Conversion from H-field A/m (magnetic component) into induced voltage. Common radio use is expression of field strength in the E-field component V/m. Relation: E/H equals 376.73... Ohm. Depending on the environment (in-house or otherwise shielded, or in a wood) this relation deviates: in many practical cases the E-field is more attenuated than the H-field.

The induced voltage from a EM-field is now, metric non-US values:

EMF = 2 * PI * A * N / Lambda for 1 V/m where A is the area of the loop in square meters, N the number of turns and Lambda the wavelength in meters.

The source impedance can be measured and will be in the order of circumference (meters!) multiplied with 1 microHenry (per meter) and multiplied with N^2 in case of more than one winding. Do not forget the load impedance.
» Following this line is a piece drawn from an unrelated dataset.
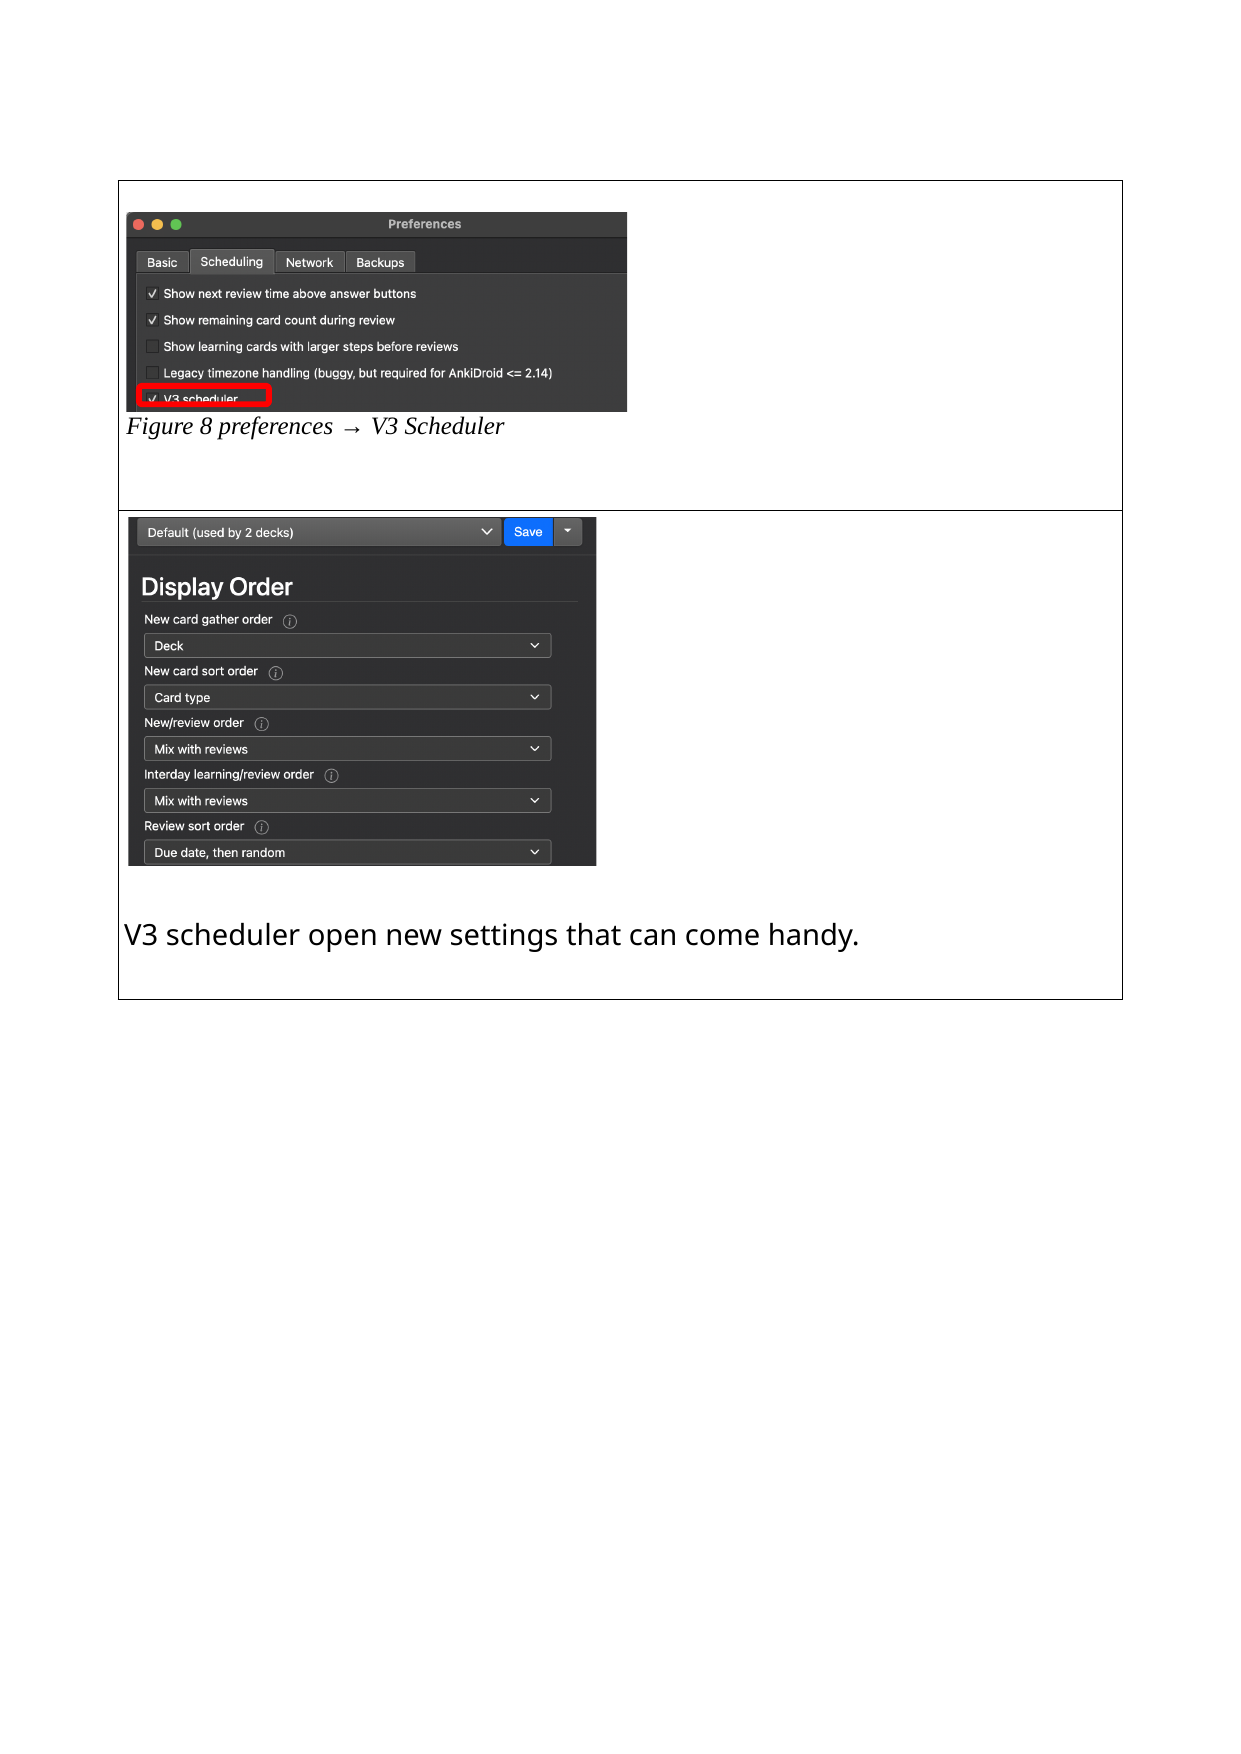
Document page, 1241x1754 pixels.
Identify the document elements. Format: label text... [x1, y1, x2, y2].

A circuit simulator can help you to do the math.

Important to know: the short-circuit current of such a loop is a frequency-independent measure of the field strength.

Practical use: Wideband active loop antenna for use with receivers needs conversion factor (effective height since dimension follows from "volts per volt per meter") of factor 0.4 in load when receiver noise figure is 10 dB, to be sure that:

---> received noise floor on a quiet location converted in an output voltage for the antenna that corresponds to the input noise of the receiver.

Depending on the environmental noise and on the need for better large signal behavior the conversion factor can be (must be) adjusted for local situation.